> Work required
Answer these questions from the text on PyroCluster cylindrical distance settings:
(a) Which option must be enabled to turn on the cylindrical effect?
(b) On the Radius and Luminosity gradients, what does black mean?
(c) What example does the text give of what the Alpha gradient can do?
Text excerpt section start
These settings are almost identical to those on the Distance page. To switch on the cylindrical effect, enable the Use Cyl.Distance Effects option.
With these settings, two invisible concentric cylinders are notionally positioned on top of the emitter, facing in the direction that particles are being emitted. Puffs in the cavity between the inner and outer cylinders may have their color, radius and luminosity adjusted according to how far away they are from the inner cylinder. This enables you to create effects that are more or less cylindrical in shape, such as smoke forming around a column of fire. This is contrast to the sphere used on the Distance page.
Set this option to the direction in which the emitter emits particles.
In the example below, the z axis was defined as the direction in which the emitter should emit particles.
Use this world unit setting to define the volume’s radius that controls the begin of the parameter change (distance color, mix and radius).
Use this world unit setting to define the volume’s radius that controls the end of the parameter change (distance color, mix and radius).
In the image below, the cylinder represents the Near Range.:
The radial distance radius defines the puff’s radius based on the distance of the puff from the emitter. The PyroCluster’s volume radius is represented by the color at the left end of the grayscale gradient. The right end of the gradient represents the Far Range.
The Luminosity gradient controls the luminosity of puffs within the cavity.
These gradients control the radius and luminosity of puffs depending on their distance from the cavity’s inner wall (see Near Range, Far Range above). The left edge of the gradient represents the Near Range value, the right the Far Range value. A white color on the gradient means the puffs will remain the same size or luminosity. Black means zero radius or no luminosity, while gray values are intermediate values.
This effect is based on the cylindrical distance the particles have from the emitter. The left end of the gradient represents the Near Range, the right the Far Range.
Use this effect when simulating heat or fire.
The cylindrical distance can be seen in the image below. The inner cylinder (blue) represents the Near Range (left end of the gradient) and the outer cylinder represents the Far Range (right end of the gradient).
The example below shows the influence of the luminance gradient.
As you can see, luminance is only generated at the core. All puffs that lie outside of the Far Range do not possess this luminance trait. In addition, the color changes as the particles move away from the core.
Taking a glance atWorking with PyroClusterbefore continuing may be helpful at this point.
The grayscale gradient controls the color mix based on a particle’s cylindrical distance from an emitter. The color will be mixed between the puff’s color, the color defined in the global settings and the color calculated by the distance gradient. This may sound confusing at first but this is one of the most powerful functions PyroCluster has to offer. Each grayscale represents the mix ratio of base color (from the globals page) to the color that is generated as a result of the radial distance effect.
Pure black (RGB 0/0/0) will result in only the base color from the globals page being used to color the puffs. Any color that may result from the radius effect will be ignored.
Pure white (RGB 255/255/255) will color the puffs using only the color from the radius effect. Any color defined on the preferences page will be ignored.
Any grayscale values in-between will be a mix of both colors.
With the Color Mix and Color gradients you can control how the color of puffs in the cavity should change. As with the Radius and Luminosity gradients, the left end of the gradient represents the Near Range value, the right end represents the Far Range value.
The color defined by the Color gradient is mixed with the base color of puffs, as defined on the Globals page. The Color Mix gradient controls how these two colors are mixed. White means only the color of the puffs inside the cavity is used, while black means only the base color is used; with gray values, these two colors are mixed.
In addition, the Color gradient includes an alpha gradient that enables you to control the opacity of puffs in the cavity.
Although this may sound confusing, the colors will only change when the emitters move from or toward the emitter. Use Near Range and Far Range to define the area in which the color should change.
As you can see in the example above, the distance gradient can also change the volume’s transparency, depending on the distance it is away from the emitter.
This is regulated by the Alpha gradient which, for example, lets you transform dark, oily smoke into light, transparent steam.
Text excerpt section end
Supplied entries section start
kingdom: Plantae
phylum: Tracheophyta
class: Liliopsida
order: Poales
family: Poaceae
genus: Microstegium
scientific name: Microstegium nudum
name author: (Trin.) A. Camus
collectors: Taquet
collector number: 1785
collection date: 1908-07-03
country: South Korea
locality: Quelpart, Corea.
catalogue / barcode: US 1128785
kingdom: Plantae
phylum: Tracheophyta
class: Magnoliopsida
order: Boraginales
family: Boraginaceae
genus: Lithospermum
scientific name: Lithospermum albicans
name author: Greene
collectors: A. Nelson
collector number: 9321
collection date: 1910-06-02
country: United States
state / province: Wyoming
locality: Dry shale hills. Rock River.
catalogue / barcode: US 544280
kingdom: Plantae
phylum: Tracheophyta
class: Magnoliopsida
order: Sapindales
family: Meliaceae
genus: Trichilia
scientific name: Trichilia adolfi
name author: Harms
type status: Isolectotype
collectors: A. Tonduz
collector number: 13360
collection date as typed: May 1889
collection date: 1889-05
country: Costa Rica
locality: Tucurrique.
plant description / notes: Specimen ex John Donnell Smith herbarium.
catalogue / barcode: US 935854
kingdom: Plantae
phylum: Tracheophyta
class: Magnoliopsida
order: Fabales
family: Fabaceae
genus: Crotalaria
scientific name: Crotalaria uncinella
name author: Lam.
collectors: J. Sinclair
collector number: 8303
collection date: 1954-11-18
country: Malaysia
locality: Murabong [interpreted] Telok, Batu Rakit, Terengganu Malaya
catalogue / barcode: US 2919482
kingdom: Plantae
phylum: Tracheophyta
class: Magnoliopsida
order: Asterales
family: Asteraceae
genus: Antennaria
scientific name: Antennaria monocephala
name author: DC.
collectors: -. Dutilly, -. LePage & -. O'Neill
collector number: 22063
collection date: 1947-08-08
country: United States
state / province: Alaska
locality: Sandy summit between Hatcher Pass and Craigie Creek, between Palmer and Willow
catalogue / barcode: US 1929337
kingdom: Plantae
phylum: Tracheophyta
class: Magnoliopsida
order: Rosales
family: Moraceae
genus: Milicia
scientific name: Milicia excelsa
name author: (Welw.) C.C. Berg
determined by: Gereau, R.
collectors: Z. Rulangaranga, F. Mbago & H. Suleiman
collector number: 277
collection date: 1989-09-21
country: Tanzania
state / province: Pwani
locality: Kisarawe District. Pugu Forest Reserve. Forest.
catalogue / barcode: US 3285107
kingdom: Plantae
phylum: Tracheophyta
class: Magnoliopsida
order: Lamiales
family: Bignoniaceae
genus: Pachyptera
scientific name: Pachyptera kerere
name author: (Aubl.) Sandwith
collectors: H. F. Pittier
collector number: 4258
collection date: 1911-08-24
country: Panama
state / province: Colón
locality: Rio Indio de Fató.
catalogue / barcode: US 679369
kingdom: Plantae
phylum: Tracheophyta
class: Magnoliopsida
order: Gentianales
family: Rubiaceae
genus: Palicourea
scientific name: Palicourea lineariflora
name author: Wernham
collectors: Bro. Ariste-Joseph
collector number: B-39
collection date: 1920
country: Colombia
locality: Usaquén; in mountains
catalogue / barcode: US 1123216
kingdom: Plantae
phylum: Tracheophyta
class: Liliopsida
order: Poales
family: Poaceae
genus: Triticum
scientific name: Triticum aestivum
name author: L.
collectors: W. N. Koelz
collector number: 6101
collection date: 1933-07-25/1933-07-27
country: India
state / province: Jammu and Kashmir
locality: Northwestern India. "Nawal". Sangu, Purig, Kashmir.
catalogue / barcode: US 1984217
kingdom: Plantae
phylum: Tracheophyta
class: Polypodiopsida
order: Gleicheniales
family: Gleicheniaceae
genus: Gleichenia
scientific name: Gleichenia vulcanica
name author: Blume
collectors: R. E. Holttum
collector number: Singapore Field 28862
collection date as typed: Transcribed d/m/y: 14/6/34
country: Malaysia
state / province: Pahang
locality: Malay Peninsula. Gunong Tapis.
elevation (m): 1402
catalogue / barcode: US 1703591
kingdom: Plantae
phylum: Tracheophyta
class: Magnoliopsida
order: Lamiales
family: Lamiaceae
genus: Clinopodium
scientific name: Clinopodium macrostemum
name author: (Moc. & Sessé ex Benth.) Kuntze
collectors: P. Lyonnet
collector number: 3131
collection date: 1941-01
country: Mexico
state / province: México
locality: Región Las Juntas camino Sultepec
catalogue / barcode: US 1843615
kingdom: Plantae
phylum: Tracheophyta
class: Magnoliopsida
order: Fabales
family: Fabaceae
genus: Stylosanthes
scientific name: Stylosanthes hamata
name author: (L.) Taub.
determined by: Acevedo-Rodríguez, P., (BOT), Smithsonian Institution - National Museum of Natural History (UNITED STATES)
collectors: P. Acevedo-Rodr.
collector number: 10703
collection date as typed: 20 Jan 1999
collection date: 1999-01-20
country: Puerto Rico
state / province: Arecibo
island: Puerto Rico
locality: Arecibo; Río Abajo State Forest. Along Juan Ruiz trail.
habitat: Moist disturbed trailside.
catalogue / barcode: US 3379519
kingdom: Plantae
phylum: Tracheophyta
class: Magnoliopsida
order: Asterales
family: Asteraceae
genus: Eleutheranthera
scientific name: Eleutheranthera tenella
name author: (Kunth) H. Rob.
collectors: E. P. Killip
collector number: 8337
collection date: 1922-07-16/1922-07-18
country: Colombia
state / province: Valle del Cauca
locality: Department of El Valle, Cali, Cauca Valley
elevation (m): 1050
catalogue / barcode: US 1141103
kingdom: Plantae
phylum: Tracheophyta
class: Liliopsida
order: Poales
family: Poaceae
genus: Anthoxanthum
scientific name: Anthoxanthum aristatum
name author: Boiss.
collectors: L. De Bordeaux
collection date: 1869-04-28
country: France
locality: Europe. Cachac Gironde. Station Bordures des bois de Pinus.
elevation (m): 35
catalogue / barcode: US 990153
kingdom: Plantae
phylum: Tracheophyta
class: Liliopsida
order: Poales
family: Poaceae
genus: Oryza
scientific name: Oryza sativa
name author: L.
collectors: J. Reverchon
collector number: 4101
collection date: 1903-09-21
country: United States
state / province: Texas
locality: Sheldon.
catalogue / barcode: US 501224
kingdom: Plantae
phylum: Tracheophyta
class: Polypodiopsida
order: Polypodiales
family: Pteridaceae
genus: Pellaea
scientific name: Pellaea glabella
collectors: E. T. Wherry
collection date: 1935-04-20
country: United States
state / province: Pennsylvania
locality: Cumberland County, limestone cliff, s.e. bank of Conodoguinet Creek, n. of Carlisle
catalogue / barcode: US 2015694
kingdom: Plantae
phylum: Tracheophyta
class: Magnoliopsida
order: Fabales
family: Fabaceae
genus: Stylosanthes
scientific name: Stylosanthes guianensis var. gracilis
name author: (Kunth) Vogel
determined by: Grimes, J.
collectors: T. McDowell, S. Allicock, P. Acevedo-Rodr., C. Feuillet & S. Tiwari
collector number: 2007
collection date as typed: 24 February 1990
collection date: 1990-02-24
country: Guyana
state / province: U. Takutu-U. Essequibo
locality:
Supplied entries section end
> Result
(a) The Use Cyl.Distance Effects option.
(b) Black means zero radius or no luminosity.
(c) It can transform dark, oily smoke into light, transparent steam.